Kesimpulan tentang Telapak Kaki Sakit
Sakit telapak kaki memang sangat mengganggu aktivitas sehari-hari. Tapi berita baiknya, sebagian besar kasus bisa diatasi dengan perawatan sederhana di rumah, seperti istirahat, kompres, peregangan, dan menggunakan footwear nan tepat.
Yang krusial adalah mengenali penyebab telapak kaki sakit sejak awal dan tidak mengabaikan indikasi nan muncul.
Dengan memahami beragam kondisi seperti plantar fasciitis, metatarsalgia, neuroma morton, flat foot (kaki datar), high arch (pes cavus), tarsal tunnel syndrome, tendinitis achilles, bursitis, arthritis, hingga glukosuria neuropati, Anda bisa mengambil langkah pencegahan cedera nan tepat.
Kombinasi antara pemilihan dasar kaki nan sesuai, fisioterapi kaki, manajemen nyeri nan baik, serta style hidup sehat untuk kaki bakal membantu Anda terhindar dari masalah ini.
Perhatikan juga postur dan gait (cara berjalan) Anda, lantaran biomekanikal tubuh nan baik sangat krusial untuk kesehatan muskuloskeletal secara keseluruhan.
Kaki nan sehat adalah modal utama untuk tetap aktif dan produktif.

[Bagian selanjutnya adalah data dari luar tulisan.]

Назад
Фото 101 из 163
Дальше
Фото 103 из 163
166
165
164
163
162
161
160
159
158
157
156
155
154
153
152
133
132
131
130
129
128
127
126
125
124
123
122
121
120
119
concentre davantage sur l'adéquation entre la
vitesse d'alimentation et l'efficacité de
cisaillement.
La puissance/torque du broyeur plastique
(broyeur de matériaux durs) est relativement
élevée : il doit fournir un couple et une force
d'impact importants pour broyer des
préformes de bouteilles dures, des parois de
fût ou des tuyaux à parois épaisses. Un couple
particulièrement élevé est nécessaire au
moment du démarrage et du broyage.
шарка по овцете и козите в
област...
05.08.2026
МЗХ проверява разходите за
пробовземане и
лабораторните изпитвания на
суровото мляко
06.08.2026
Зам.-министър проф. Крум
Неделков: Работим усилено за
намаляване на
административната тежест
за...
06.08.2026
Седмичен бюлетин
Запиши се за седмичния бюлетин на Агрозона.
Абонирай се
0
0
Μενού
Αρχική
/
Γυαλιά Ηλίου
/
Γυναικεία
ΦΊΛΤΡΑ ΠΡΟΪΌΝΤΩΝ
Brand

Jadi, mulai sekarang lebih perhatikan kesehatan kaki Anda ya!
Kalau nyeri telapak kaki alias sakit di bagian bawah kaki tidak kunjung membaik alias semakin parah, jangan ragu untuk berkonsultasi dengan dokter.
Semakin sigap ditangani dengan langkah mengatasi telapak kaki sakit nan tepat, semakin sigap pula Anda bisa kembali beraktivitas dengan nyaman tanpa kaki pegal alias kaki terasa panas dan sakit.
Jika mau berkonsultasi tentang sakit kaki dan nyeri dengkul dengan master mahir Klinik Patella dapat menghubungi melalui WA di 0811-8124-2022. Yuk atasi cedera kaki dan sendi Anda berbareng Klinik Patella!


Pertanyaan Seputar Telapak Kaki Sakit
Berikut ini adalah beberapa pertanyaan nan muncul seputar topik sakit tapak kaki.
Kenapa telapak kaki sakit di pagi hari saat bangun tidur?
Sakit tapak kaki di pagi hari biasanya disebabkan oleh plantar fasciitis. Setelah rehat semalaman, jaringan fascia di bawah telapak kaki mengalami penegangan dan mengencang.
Saat Anda pertama kali berdiri dan melangkah, jaringan ini tiba-tiba meregang sehingga menimbulkan rasa sakit nan tajam, terutama di area tumit dan tengah telapak kaki.
Apa penyebab telapak kaki sakit seperti ditusuk jarum?
Sensasi seperti ditusuk jarum pada telapak kaki biasanya disebabkan oleh neuroma Morton alias metatarsalgia.
Neuroma Morton terjadi ketika saraf di antara jari-jari kaki (biasanya jari ketiga dan keempat) tertekan dan menebal, sementara metatarsalgia adalah nyeri di bagian depan telapak kaki akibat tekanan berlebih.
Kedua kondisi ini sering dipicu oleh penggunaan sepatu nan terlalu sempit alias sepatu kewenangan tinggi.
Bagaimana langkah mengatasi telapak kaki sakit di rumah?
Cara mengatasi sakit tapak kaki di rumah bisa dilakukan dengan metode RICE:
- Rest (istirahatkan kaki)
- Ice (kompres dengan es 15-20 menit)
- Compression (gunakan perban elastis)
- Elevation (tinggikan kaki)
Tambahkan juga peregangan rutin, gunakan dasar kaki nan nyaman dengan arch support, dan konsumsi obat anti-inflamasi seperti ibuprofen untuk mengurangi nyeri dan peradangan.
Kapan kudu ke master untuk telapak kaki sakit?
Anda kudu segera ke master jika sakit tapak kaki sampai tidak bisa berjalan, nyeri tidak membaik setelah 2-3 minggu perawatan mandiri, ada pembengkakan parah alias kemerahan, disertai demam, alias mengalami meninggal rasa dan kesemutan berkepanjangan.
Kondisi ini mungkin memerlukan pemeriksaan lebih lanjut seperti rontgen, USG, alias MRI untuk pemeriksaan nan akurat.